Thieves Using Penny Jammed in Car Door Handle-Fiction!

Thieves Using Penny Jammed in Car Door Handle-Fiction! 

Summary of eRumor:
Jamming a penny in a car door handle prevents automatic locks from working and allows thieves to easily steal your possessions, according to online warnings.
The Truth:
We haven’t been able to find any credible reports of thieves using a penny in a door handle to break into cars, and warnings about that happening can easily be picked apart.
Penny in a door handle warnings surfaced on blog sites in early January 2016. These warnings claim that a thief can place a penny in a passenger-side door handle to prevent the central locking system from working. Then, when you return home in the evening, a thief can easily break into your unlocked car because the penny in the door handle prevented the locking system from working.
The first fatal flaw with the penny in the door theory is that door handles aren’t designed to open when they’re only opened slightly. The width of a penny (.0598 inches) wouldn’t open a car door handle enough to trigger the unlatching mechanism connected to the door handle.
Also, most cars with central locking systems have car door sensors that signal when all four or five doors are opened or closed. So, if a penny or coin were thick enough to unlatch the door handle, you’d receive a “door ajar” dashboard alert. Modern cars have separate door latch sensors for each door, so you’d immediately know if the sensor’s circuit weren’t completed. Ehow.com reports:

The way the sensors work can vary. One type of sensor can be an electrical proximity one for the “your door is ajar” signal. On the vehicle itself would be a wafer-thin magnetic strip; the door would have an opposing strip that has a wire running inside the door and into the junction box. The junction box would then have another wire running into the car’s computer that has yet another wire attached to a small speaker in your dash board. As long as the door was closed, the magnetic strip on the door could read the opposite one on the car, keeping the electrical circuit closed. But if the car door was open and the door magnet was too far away from the car magnet, the circuit would be open. The computer would then read that the door circuit is now open.
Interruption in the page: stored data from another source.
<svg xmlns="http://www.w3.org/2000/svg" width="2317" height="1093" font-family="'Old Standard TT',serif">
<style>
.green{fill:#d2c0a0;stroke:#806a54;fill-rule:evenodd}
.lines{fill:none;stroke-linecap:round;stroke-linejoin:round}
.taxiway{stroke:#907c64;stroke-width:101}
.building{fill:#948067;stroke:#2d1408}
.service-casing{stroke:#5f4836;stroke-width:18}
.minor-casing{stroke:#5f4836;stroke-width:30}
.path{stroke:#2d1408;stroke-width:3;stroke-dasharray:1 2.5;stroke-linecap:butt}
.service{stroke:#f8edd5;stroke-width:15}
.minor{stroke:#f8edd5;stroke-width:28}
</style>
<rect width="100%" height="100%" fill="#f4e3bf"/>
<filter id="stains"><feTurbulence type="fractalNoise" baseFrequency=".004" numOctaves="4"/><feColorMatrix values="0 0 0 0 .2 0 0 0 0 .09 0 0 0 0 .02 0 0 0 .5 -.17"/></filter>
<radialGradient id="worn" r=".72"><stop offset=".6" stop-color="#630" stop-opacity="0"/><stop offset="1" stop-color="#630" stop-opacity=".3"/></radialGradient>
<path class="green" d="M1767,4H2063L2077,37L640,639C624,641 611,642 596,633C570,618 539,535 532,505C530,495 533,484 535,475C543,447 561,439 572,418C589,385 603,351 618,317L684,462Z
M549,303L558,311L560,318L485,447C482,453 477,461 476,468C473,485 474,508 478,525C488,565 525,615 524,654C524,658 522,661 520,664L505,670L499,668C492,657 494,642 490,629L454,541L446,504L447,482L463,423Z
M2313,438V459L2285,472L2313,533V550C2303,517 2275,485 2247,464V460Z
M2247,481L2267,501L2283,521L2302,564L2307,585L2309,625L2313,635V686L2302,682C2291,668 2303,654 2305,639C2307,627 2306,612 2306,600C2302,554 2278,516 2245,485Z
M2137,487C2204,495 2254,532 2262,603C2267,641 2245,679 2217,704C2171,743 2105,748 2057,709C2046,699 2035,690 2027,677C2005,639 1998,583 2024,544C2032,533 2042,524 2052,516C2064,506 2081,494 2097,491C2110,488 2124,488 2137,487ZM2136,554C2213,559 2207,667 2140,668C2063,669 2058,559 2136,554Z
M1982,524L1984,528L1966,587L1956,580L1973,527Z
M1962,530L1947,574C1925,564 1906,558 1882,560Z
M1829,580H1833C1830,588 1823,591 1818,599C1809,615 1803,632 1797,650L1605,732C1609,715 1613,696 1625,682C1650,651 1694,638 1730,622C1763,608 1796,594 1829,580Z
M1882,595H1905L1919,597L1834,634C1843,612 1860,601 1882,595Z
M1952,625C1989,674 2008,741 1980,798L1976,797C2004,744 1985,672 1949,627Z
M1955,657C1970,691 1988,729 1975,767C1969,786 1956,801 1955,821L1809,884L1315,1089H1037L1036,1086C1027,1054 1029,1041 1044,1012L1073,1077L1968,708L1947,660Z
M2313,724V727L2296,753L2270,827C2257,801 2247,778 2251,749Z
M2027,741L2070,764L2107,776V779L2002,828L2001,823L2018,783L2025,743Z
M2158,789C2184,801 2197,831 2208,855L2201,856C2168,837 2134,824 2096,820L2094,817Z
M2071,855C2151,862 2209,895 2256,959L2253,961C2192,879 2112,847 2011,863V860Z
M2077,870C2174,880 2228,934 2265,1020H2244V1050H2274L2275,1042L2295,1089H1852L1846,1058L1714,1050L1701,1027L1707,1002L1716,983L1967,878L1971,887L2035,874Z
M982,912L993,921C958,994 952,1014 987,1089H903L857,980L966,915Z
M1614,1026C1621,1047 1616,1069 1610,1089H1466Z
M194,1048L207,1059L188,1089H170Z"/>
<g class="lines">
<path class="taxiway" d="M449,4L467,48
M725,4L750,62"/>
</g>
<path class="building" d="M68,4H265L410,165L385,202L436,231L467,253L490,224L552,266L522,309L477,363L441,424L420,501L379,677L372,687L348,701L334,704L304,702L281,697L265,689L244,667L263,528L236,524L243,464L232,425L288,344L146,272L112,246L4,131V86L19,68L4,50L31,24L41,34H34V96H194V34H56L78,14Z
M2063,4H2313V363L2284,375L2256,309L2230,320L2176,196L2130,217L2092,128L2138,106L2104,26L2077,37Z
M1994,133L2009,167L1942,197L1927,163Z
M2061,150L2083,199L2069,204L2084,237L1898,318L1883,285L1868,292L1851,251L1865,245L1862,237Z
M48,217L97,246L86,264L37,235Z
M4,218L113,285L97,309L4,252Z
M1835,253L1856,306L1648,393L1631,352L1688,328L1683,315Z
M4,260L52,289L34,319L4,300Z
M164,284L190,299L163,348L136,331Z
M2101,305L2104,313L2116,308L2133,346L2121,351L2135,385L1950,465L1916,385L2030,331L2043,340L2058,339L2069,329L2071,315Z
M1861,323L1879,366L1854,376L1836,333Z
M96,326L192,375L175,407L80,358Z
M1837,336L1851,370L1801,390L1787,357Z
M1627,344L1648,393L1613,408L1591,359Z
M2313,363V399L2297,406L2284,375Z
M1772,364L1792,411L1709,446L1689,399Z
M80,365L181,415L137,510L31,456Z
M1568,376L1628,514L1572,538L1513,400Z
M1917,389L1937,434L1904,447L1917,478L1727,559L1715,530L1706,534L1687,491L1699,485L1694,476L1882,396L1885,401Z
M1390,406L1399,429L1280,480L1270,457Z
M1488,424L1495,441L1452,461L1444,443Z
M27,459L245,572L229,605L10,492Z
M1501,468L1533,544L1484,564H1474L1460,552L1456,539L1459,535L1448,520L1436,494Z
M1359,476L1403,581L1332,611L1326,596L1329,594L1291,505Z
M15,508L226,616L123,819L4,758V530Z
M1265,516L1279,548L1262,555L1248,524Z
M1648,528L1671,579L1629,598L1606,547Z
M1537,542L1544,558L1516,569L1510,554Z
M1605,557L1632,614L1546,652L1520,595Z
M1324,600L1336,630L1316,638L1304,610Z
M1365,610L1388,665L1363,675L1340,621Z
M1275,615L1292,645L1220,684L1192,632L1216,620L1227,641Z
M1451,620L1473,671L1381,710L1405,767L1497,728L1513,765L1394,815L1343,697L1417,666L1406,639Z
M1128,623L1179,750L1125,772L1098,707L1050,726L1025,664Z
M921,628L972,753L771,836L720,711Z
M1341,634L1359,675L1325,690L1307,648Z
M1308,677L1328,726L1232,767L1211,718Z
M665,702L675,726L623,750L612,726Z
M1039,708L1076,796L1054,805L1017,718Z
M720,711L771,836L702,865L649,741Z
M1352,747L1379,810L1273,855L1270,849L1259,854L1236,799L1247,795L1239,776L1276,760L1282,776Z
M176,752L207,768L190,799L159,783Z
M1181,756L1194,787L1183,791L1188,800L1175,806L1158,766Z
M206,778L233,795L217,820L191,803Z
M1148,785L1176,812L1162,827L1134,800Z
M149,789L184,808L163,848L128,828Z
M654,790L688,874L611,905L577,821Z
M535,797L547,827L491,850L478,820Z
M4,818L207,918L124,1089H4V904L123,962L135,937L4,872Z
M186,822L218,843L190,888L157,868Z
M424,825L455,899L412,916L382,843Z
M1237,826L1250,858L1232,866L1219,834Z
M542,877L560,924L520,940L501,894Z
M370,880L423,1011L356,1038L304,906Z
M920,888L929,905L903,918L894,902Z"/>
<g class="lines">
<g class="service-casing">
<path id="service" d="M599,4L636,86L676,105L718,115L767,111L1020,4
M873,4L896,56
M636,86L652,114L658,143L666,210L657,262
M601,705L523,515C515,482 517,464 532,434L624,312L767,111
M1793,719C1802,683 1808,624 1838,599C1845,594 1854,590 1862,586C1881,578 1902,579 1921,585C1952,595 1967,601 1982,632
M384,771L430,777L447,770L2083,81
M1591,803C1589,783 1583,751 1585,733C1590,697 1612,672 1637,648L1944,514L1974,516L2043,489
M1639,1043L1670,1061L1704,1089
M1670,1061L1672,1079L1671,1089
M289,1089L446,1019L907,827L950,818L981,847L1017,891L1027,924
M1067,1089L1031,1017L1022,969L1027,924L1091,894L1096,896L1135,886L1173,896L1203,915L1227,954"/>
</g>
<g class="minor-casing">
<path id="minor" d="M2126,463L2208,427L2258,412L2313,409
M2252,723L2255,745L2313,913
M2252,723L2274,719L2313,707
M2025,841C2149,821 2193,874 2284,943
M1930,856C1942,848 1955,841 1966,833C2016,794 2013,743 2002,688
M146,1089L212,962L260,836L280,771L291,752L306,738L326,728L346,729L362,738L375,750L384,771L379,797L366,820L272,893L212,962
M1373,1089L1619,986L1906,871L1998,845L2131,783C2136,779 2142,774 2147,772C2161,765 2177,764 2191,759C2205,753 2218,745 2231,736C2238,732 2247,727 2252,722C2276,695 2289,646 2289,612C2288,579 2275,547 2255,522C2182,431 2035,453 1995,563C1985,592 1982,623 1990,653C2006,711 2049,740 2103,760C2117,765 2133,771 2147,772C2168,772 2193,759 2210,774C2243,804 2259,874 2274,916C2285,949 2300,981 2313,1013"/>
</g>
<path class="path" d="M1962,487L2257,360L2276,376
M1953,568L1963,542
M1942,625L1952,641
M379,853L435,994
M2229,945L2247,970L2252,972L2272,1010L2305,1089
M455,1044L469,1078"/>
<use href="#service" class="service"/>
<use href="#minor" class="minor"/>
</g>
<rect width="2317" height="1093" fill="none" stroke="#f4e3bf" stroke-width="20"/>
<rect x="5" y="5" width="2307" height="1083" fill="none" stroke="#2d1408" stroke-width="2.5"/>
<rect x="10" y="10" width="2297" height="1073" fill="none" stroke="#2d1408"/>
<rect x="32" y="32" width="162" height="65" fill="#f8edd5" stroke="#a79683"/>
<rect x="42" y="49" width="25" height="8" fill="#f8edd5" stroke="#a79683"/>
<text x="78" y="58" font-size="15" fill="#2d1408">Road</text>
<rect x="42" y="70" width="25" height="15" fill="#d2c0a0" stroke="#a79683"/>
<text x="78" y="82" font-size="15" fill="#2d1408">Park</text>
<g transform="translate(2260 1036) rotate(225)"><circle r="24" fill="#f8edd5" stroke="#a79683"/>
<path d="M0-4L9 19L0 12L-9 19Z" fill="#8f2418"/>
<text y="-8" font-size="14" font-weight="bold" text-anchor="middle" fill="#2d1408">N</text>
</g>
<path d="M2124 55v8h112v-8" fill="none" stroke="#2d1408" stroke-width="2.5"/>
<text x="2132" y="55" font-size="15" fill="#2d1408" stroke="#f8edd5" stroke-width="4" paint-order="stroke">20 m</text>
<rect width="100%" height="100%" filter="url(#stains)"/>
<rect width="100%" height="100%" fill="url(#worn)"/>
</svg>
It would send a signal to the speaker to make the announcement that your car door is ajar.

We also tried the penny in the door trick on multiple cars, and it didn’t work on any of them.
Because there haven’t been any credible reports of thieves using the penny in the car door trick, and various parts of the warning can easily be shot down based on how car doors and sensor system work, we’re calling this one fiction.